Estimates and the “blank cheque”

Significantly, Lord Justice Green noted that it was the nature of the joint operations that the authorisation of the OpCom covered costs that might, at the time of the approval of a programme and budget, be uncertain as to their nature and scope and indeed this was why the Accounting Procedure required detailed information as to estimates to be provided to the OpCom: “[t]o the extent that the liabilities were much larger than expected, this did not alter the underlying analysis. The Operator was authorised to write a cheque to cover pension payments, whatever they might turn out to be.”

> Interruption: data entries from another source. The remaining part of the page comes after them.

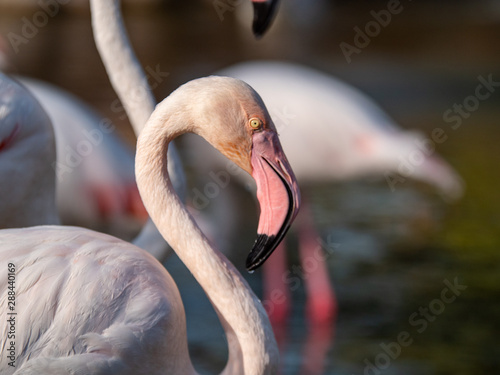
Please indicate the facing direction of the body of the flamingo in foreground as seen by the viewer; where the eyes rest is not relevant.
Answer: to the viewer's right

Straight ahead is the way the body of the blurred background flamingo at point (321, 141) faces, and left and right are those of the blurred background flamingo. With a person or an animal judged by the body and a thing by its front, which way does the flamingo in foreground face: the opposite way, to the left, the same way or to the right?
the opposite way

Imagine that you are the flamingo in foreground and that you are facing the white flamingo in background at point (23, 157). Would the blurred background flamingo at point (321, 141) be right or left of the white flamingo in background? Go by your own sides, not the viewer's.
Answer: right

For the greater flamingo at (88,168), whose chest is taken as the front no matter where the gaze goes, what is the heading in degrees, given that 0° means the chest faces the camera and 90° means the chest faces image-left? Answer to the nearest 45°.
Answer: approximately 270°

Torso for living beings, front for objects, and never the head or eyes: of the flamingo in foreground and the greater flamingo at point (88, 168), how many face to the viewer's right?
2

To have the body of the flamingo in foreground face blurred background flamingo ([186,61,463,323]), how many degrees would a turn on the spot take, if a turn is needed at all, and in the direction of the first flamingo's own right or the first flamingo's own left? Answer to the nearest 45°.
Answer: approximately 90° to the first flamingo's own left

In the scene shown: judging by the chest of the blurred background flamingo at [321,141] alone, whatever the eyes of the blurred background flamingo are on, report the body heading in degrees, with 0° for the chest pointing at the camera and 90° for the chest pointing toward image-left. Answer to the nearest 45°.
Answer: approximately 90°

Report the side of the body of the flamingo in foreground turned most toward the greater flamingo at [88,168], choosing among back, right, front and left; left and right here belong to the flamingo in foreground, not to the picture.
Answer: left
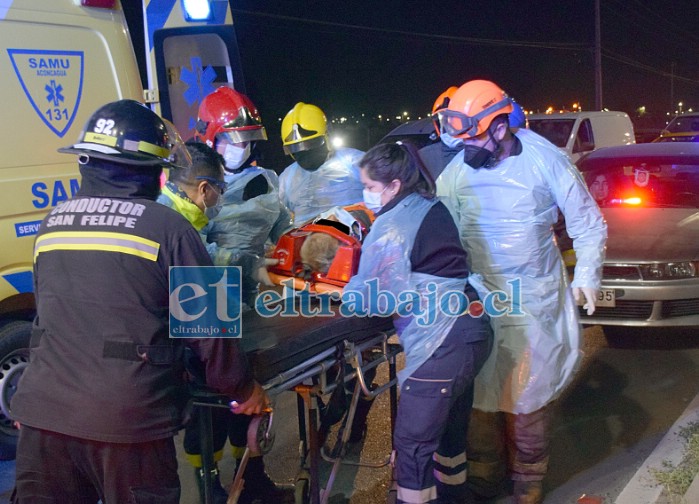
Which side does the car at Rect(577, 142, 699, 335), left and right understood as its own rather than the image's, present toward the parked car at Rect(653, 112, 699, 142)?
back

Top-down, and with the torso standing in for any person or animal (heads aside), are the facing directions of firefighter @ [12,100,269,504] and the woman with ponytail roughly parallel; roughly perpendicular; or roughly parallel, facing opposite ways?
roughly perpendicular

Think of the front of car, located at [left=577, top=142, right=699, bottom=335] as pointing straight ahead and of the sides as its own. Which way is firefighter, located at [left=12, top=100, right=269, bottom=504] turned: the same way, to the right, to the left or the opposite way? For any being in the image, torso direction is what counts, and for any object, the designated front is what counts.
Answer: the opposite way

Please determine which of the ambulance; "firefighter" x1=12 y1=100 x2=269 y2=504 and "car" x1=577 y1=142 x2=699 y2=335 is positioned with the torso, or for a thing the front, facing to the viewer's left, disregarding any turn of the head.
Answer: the ambulance

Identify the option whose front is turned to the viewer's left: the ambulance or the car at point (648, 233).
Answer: the ambulance

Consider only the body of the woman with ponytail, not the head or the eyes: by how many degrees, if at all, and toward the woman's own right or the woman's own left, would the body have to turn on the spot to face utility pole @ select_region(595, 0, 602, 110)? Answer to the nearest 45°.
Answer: approximately 90° to the woman's own right

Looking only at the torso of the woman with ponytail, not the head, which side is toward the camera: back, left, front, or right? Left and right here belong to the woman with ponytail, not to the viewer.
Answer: left

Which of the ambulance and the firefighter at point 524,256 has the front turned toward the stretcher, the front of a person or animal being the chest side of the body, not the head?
the firefighter

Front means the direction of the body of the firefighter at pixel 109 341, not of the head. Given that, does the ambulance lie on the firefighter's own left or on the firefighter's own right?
on the firefighter's own left

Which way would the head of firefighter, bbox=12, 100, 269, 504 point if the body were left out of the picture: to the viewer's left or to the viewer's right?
to the viewer's right

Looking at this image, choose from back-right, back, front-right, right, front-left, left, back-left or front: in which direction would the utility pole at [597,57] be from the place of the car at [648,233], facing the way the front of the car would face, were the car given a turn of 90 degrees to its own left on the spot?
left

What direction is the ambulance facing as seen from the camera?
to the viewer's left

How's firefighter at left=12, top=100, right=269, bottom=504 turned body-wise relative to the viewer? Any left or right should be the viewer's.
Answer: facing away from the viewer and to the right of the viewer

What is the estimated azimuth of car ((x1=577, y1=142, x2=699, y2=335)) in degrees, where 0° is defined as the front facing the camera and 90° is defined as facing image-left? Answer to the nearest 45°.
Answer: approximately 0°
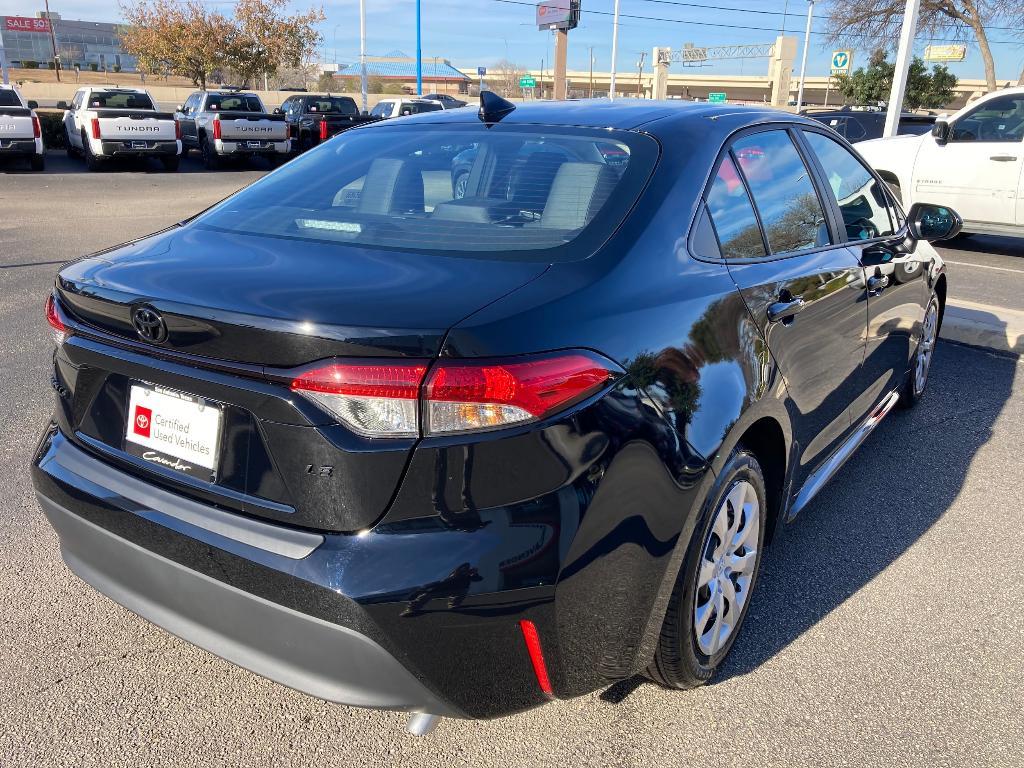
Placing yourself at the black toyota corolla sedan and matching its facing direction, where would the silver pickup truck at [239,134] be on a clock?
The silver pickup truck is roughly at 10 o'clock from the black toyota corolla sedan.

Lord Justice Green emphasised that the right to write a “blank cheque” was not conferred upon the Operator, such that it could spend the Participants’ money with impunity and without control or protection. He noted that in any event such protection is afforded from the common law, such that the Participants would not be liable for any expenditure incurred by the Operator in bad faith or dishonesty.

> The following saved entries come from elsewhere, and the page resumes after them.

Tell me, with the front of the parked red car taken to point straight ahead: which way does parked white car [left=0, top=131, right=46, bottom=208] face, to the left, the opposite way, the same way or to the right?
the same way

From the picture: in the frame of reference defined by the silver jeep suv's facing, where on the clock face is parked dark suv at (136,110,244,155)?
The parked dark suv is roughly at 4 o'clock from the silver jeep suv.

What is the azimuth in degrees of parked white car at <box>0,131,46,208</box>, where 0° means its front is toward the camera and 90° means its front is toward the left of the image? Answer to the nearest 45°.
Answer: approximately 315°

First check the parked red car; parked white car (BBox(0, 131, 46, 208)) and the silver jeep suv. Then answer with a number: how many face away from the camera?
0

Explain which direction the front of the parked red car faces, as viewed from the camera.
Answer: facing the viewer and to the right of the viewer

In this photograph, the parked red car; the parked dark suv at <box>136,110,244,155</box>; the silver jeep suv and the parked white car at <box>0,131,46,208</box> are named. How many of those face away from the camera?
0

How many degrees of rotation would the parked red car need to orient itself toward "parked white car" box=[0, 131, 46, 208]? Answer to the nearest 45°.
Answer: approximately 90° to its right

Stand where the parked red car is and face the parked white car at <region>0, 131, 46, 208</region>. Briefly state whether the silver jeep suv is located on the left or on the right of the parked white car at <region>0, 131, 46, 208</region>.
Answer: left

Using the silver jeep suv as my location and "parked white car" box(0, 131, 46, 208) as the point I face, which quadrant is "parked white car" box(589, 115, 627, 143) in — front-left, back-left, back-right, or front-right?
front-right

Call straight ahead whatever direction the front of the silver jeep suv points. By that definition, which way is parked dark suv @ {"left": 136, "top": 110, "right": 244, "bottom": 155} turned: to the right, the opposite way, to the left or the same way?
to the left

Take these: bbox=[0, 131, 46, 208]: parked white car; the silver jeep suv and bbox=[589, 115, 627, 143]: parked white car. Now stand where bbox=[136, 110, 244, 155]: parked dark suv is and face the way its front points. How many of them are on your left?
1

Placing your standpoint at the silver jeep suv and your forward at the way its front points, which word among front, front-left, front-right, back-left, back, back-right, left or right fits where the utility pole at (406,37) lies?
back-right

The Court of Appeal decision in Spirit v Marathon is significant insofar as it concerns a dispute among parties to a JOA. There is a scarcity of English court decisions interpreting JOAs – such operating agreements often contain an arbitration clause, meaning the outcome of any dispute will not be known (arbitral awards are generally not made public). The judgment is therefore a welcome addition to the body of case law on the rights and obligations of operators and non-operators engaged in joint operations in the oil and gas sector.

The judgment will be well-received by operators engaged in oil and gas activities, as a firm endorsement of the hold-neutral principle in joint operations – i.e. an operator should neither profit nor sustain a loss from its role in the joint operations.

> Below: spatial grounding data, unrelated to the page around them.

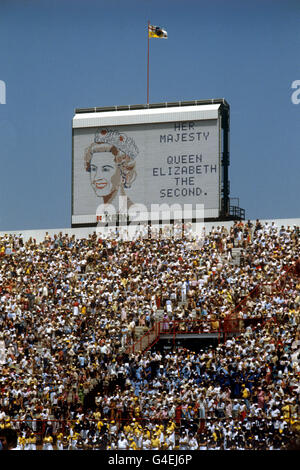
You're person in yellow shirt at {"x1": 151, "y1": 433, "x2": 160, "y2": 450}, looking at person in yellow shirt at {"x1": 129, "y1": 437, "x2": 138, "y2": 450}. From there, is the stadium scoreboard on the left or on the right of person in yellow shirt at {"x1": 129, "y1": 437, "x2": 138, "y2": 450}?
right

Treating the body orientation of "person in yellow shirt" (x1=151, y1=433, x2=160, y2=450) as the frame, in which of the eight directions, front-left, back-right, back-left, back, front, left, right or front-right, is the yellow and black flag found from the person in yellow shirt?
back

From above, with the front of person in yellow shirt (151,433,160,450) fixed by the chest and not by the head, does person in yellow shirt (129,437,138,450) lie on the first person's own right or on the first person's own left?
on the first person's own right

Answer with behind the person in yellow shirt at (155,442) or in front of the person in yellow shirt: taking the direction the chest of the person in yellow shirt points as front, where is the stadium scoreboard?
behind

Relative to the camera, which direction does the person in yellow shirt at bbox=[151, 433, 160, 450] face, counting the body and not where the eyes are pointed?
toward the camera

For JOA participants with non-operated interests, the judgment may create some uncertainty over their liability for unforeseen and/or unexpected costs incurred by an operator and not expressly approved under a work programme and budget. However, it remains that this case concerned JOA participants’ liability for the funding of a pension deficit for employees engaged in joint operations – it is not clear how the English courts would allocate liability for other unforeseen categories of cost.

It is also not clear from the judgments of the High Court and Court of Appeal whether the JOA in dispute was based substantially on an industry standard, such as the “model form” of JOA published by the Association of International Petroleum Negotiators (AIPN) or Oil & Gas UK (OGUK). It is therefore not clear how the Court of Appeal’s decision might be applied in future cases, where the JOA in dispute is based on one of those industry standard forms. What is clear, however, is that the JOA for the Brae fields did not incorporate those provisions of either the AIPN or OGUK model form JOA which provide for limited budget over-runs.

This information is provided by Vinson & Elkins LLP for educational and informational purposes only and is not intended, nor should it be construed, as legal advice.